Independent MP Andrew Wilkie (Image: AAP)

The release of the Chilcot report into the British government’s decision to join the United States-led invasion of Iraq took almost as long to deliver as the battle to investigate one of Australia’s most highly classified leaks — to Andrew Bolt.

In 2003 Andrew Wilkie resigned from the Office of National Assessments over the decision by Australia’s government to join the fight. But before quitting, Wilkie, as an analyst, had written a top-secret intelligence paper on the potential humanitarian impact of invading Iraq.

In June 2003, after Wilkie had been speaking out in the media and before parliamentary committees on Iraq, Bolt sought to discredit Wilkie’s expertise on the Iraq campaign. He wrote a Herald Sun column entitled “Spook misspoke” quoting from the ONA report:

“Andrew Wilkie sells himself as the spy who couldn’t be fooled over Iraq. He’s the one spook who didn’t buy what he calls the Howard Government’s ‘fairytale’ and ‘exaggerations’ about the threat of Saddam Hussein. But when I go through the only secret report that Wilkie ever wrote about Iraq as an Office of National Assessments analyst, I wonder just who fell for a ‘fairytale’.”

While Federal Police have been swift to raid the offices of the Labor Party in relation to leaks from the NBN, we gather Bolt’s office was never raided as part of the investigation into how he obtained such highly classified material. Bolt’s source is still unknown. According to Media Watch at the time, all copies of the report were supposed to be under lock and key, except for a copy given to then-foreign minister Alexander Downer’s office three days before the Bolt article was published.

Although Wilkie ultimately ended up in Parliament as the MP for Denison, Labor has kept up the battle to find out who the leaker was. The AFP conducted an investigation throughout late 2003 and 2004 into the leak but police made no arrests or prosecutions. Under freedom of information law, Labor MP Andrew Leigh sought a copy of the AFP report from the investigation in April 2015 and obtained a redacted copy, in which the names of the staffers in Downer’s office who had been interviewed as part of the investigation were removed.

Leigh had, correctly, speculated that Liberal minister Josh Frydenberg, then a staffer for Downer and John Howard, would be named in the document.

[Chilcot Inquiry: how Blair deliberately made the terror threat worse]

In late May, the case went before the Administrative Appeals Tribunal, which ultimately decided, to the objections of the staff involved, to publish the names in the report. While Bolt was seeking to use the document to discredit Wilkie, the report is a chilling insight into the AFP’s methods to attempt to track down a journalist’s source. Police accessed Downer and Frydenberg’s call records to hunt down the leaker but could not find any contact with Bolt at the time.

The AFP report reveals Downer’s office had three copies of the report; the third was faxed to Downer staffer Craig Maclachlan, who was working with Frydenberg. The report suggests there was “nothing to link” the staffers’ calls at the time to Bolt. In the interview given to the AFP at the time, Frydenberg said he had locked the report in question in a safe overnight and then faxed it to Downer in the morning. Downer was said to have “disposed of the document in a suitable manner”. There were 84 copies of the report in circulation and “widespread non-compliance with document handling procedures”.
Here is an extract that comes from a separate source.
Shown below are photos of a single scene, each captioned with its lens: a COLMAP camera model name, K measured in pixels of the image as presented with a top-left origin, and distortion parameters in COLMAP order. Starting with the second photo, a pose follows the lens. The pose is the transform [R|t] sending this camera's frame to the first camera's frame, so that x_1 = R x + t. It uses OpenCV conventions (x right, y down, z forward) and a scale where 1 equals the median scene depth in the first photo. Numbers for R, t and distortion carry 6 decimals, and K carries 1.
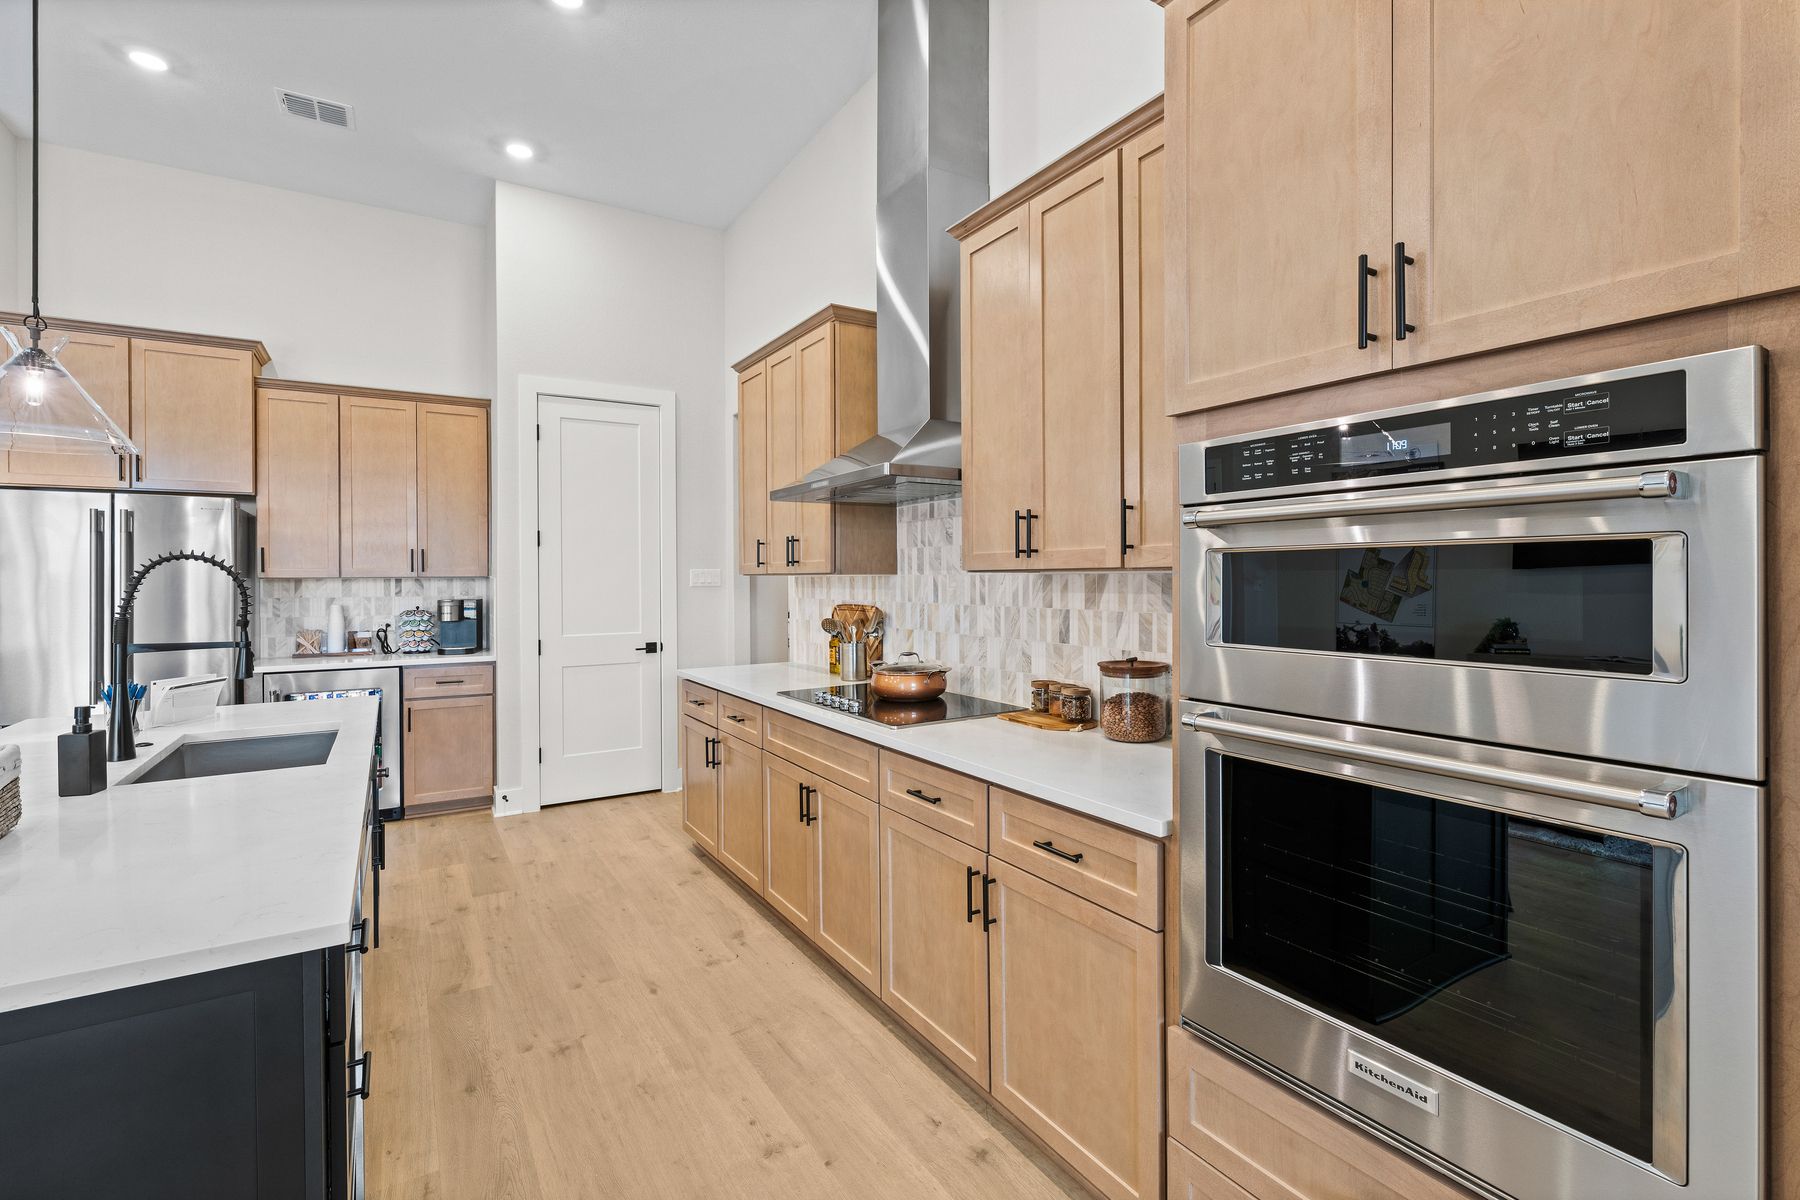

The AFP investigation ultimately found no direct evidence to suggest the document Frydenberg had was the source used in the Bolt article. The ONA document, while being top-secret, was “unremarkable”, according to the AFP, and Wilkie himself put much of its contents in the public arena before Bolt’s article.

While Bolt said he was going through the report, the AFP found that without any visual image “it cannot be categorically ruled out that he compiled his story without direct access”.

Wilkie again referred Bolt to the AFP when he again made reference to the report in an article in 2014, but the AFP said there was not enough evidence to warrant reopening the investigation. Following the damning Chilcot report released this week, Wilkie is now calling for a Chilcot-style inquiry into Australia’s involvement in Iraq:

“Frankly, the blood of the Australians killed in the 2005 Bali bombing, and in the Lindt Cafe siege and elsewhere, is on their hands. These matters have never been properly investigated in Australia and there remains a pressing need for an inquiry similar to Chilcot.”